Technology for photonics integration within silicon chips has matured tremendously, with perhaps the greatest strides seen in the telecommunications and IT sectors. The INsPIRE project, funded by the European Research Council (ERC), took that technology in an entirely new direction with integration of mid-IR components onto a single chip for the efficient and portable identification of molecules such as pathogens in air, food and medical samples.
A unique set of wideband integrated optical functions
Spectroscopic methods exploit the absorption and reflection of light by matter, teasing out spectral patterns to identify the materials present according to their characteristic spectra. The mid-IR range of wavelengths contains the so-called fingerprint region (around 2.5-10 µm) associated with the stretching, vibration and rotation of molecules. The spectral emission pattern, or ‘molecular fingerprint’, is unique to each specific molecule, so mid-IR spectroscopy can very accurately identify molecules in a sample. INsPIRE set out to develop a new germanium-rich silicon integrated photonics platform for the detection of molecular fingerprints. As principal investigator Delphine Marris-Morini explains, “it exploits the advantages of silicon photonics technology, including maturity, large-scale fabrication and strong light confinement.
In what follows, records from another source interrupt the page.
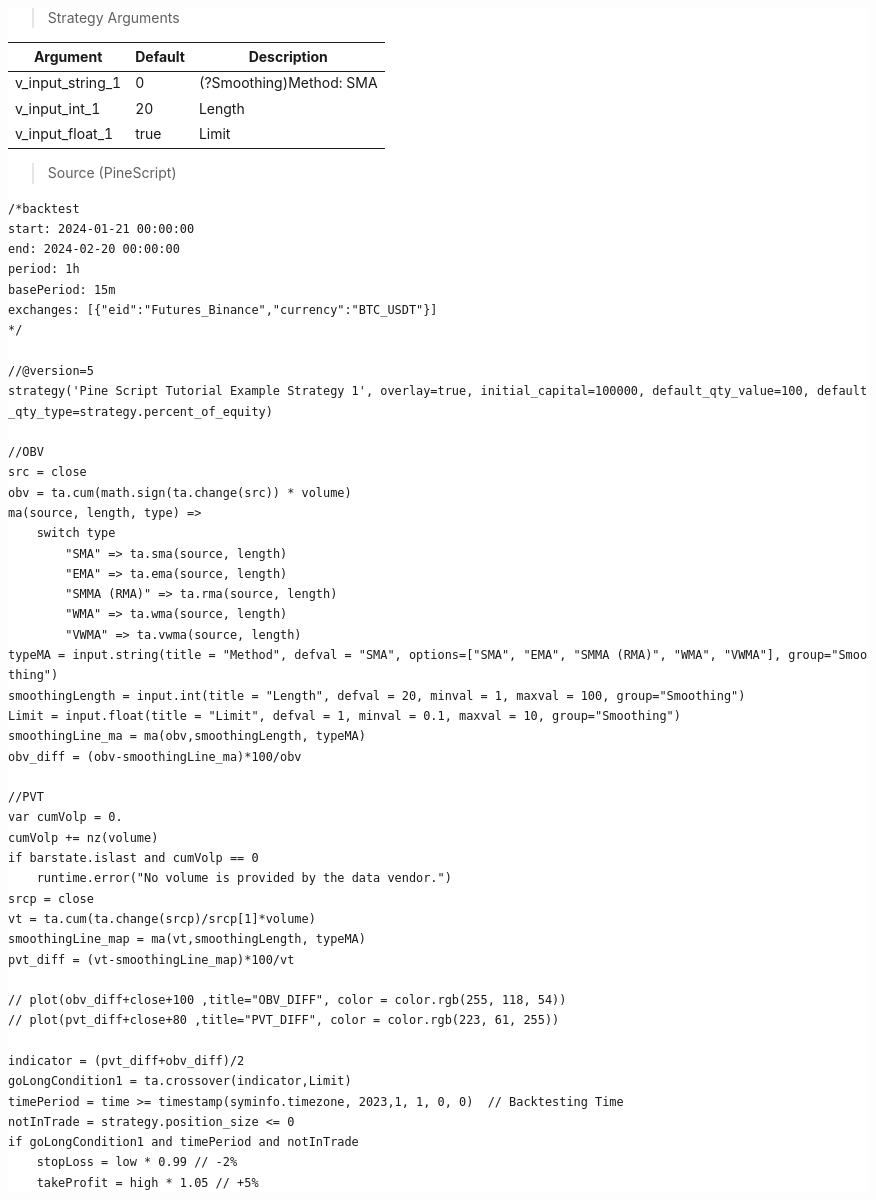 > Strategy Arguments



|Argument|Default|Description|
|----|----|----|
|v_input_string_1|0|(?Smoothing)Method: SMA|EMA|SMMA (RMA)|WMA|VWMA|
|v_input_int_1|20|Length|
|v_input_float_1|true|Limit|


> Source (PineScript)

``` pinescript
/*backtest
start: 2024-01-21 00:00:00
end: 2024-02-20 00:00:00
period: 1h
basePeriod: 15m
exchanges: [{"eid":"Futures_Binance","currency":"BTC_USDT"}]
*/

//@version=5
strategy('Pine Script Tutorial Example Strategy 1', overlay=true, initial_capital=100000, default_qty_value=100, default_qty_type=strategy.percent_of_equity)

//OBV
src = close
obv = ta.cum(math.sign(ta.change(src)) * volume)
ma(source, length, type) =>
    switch type
        "SMA" => ta.sma(source, length)
        "EMA" => ta.ema(source, length)
        "SMMA (RMA)" => ta.rma(source, length)
        "WMA" => ta.wma(source, length)
        "VWMA" => ta.vwma(source, length)
typeMA = input.string(title = "Method", defval = "SMA", options=["SMA", "EMA", "SMMA (RMA)", "WMA", "VWMA"], group="Smoothing")
smoothingLength = input.int(title = "Length", defval = 20, minval = 1, maxval = 100, group="Smoothing")
Limit = input.float(title = "Limit", defval = 1, minval = 0.1, maxval = 10, group="Smoothing")
smoothingLine_ma = ma(obv,smoothingLength, typeMA)
obv_diff = (obv-smoothingLine_ma)*100/obv

//PVT
var cumVolp = 0.
cumVolp += nz(volume)
if barstate.islast and cumVolp == 0
    runtime.error("No volume is provided by the data vendor.")
srcp = close
vt = ta.cum(ta.change(srcp)/srcp[1]*volume)
smoothingLine_map = ma(vt,smoothingLength, typeMA)
pvt_diff = (vt-smoothingLine_map)*100/vt

// plot(obv_diff+close+100 ,title="OBV_DIFF", color = color.rgb(255, 118, 54))
// plot(pvt_diff+close+80 ,title="PVT_DIFF", color = color.rgb(223, 61, 255))

indicator = (pvt_diff+obv_diff)/2
goLongCondition1 = ta.crossover(indicator,Limit)
timePeriod = time >= timestamp(syminfo.timezone, 2023,1, 1, 0, 0)  // Backtesting Time
notInTrade = strategy.position_size <= 0
if goLongCondition1 and timePeriod and notInTrade
    stopLoss = low * 0.99 // -2%
    takeProfit = high * 1.05 // +5%
```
It also takes advantage of the wide transparency window of germanium up to 15 µm. In comparison, silicon oxide is transparent up to 3.8 µm and silicon up to 8 µm.” This wide window of transparency means the optical materials used do not absorb and reflect light in this range so they do not impede its propagation. The monolithic integrated photonics design reduces the space required, resulting in a fingerprinting system-on-chip that fits on your fingertip.
You say you want a revolution
INsPIRE evaluated the optical properties of the envisioned platform and developed a new set of optical functions. Moving into uncharted territory, Marris-Morini recalls: “We realised the equipment we needed to test our mid-IR devices was much less developed than for near-IR wavelengths, where telecommunications applications have spurred innovation. We had to build our own wideband polarisation rotator and often bought prototypes or devices that were freshly commercialised.” In the end, the team did in fact change the world of mid-IR spectroscopy, an evolution resulting in several world firsts with resonant structures operating in the 8 µm-wavelength range: integrated mid-IR Bragg grating-based Fabry-Perot resonators, broadband integrated racetrack ring resonators, and a high-resolution broadband mid-IR silicon-germanium Fourier-transform spectrometer. Although development of mid-IR optical modulators was not planned at the beginning of the project, the team achieved yet another record, the first optical modulation in a mid-IR photonic circuit operating in the 5.5-11 µm wavelength range.
Integrated mid-IR photonics for widespread application
Marris-Morini summarises: “By pushing the frontiers of what was possible, we have built high-resolution on-chip mid-IR spectrometers working in an ultra-wide frequency band (in principle 1.5-15 µm) on a circuit less than 1 square centimetre in surface area.” The technology paves the way to portable and low-cost sensors for applications from real-time environmental monitoring of pollutants to food safety to early medical diagnoses.